Dr- as you wish Mr X. but remember that she is emotionally fragile & it may lead to another stroke. Hope you understand.
Mr X-yes. I do understand but what can I do?? I am helpless. I’ll talk to you later.
Hearing these things, both of us were speechless. He told me, ‘we can do nothing in this case, just keep the old lady in your mind & promise yourself that you’ll never do that to your parents’ & started attending the patients. I too started my work but in the absence of brain & heart. So many things jammed my grey matter.
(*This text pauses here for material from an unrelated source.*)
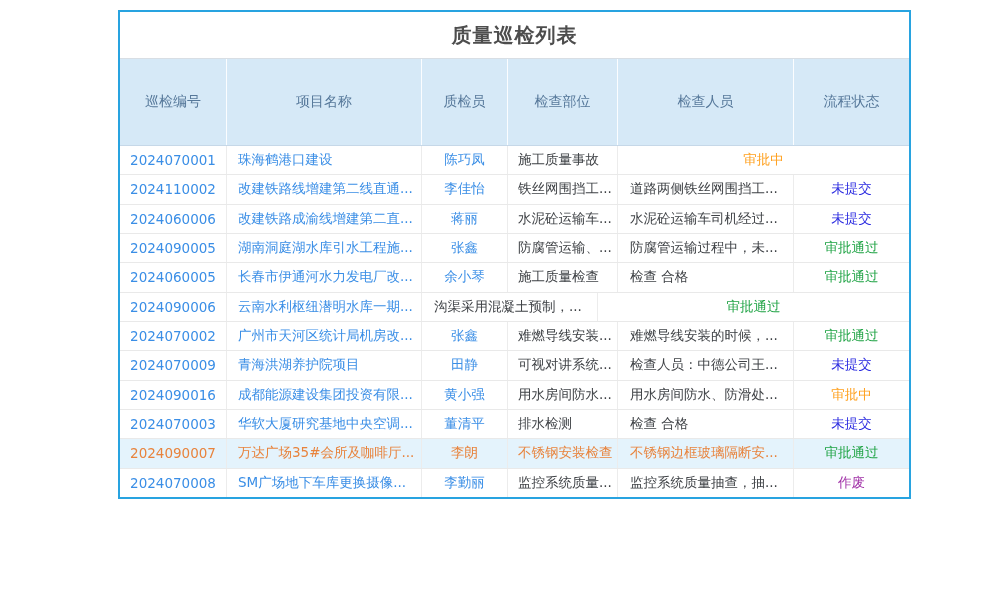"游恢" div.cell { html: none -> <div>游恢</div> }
Today is the auspicious Diwali & I am writing this story because I can’t forget the tears of the helpless mother. When I told the story to my parents, they told that they would have preferred to remain in coma in such condition because it is unbearable for any of the parents in the universe to receive such ridiculous behavior. She must have celebrated a number of diwalis with her family members but now no body cares what their mother feeling now in this diwali. She must have been worried about her children’s health in the past but now, nobody has time for her. A son has time to get worried about the asthma of his wife but not about the brain stroke of his mother!! We haven’t grown up by our parents just to throw money for their treatment in modern hospitals; only thing they want from us in their old age is proper caring & affectionate behavior. So please keep your parents happy throughout their life because it’ll give you more happiness than getting a job in Microsoft or getting a seat in the Harvad/MIT, because our happiness is directly propotional to that of our parents'.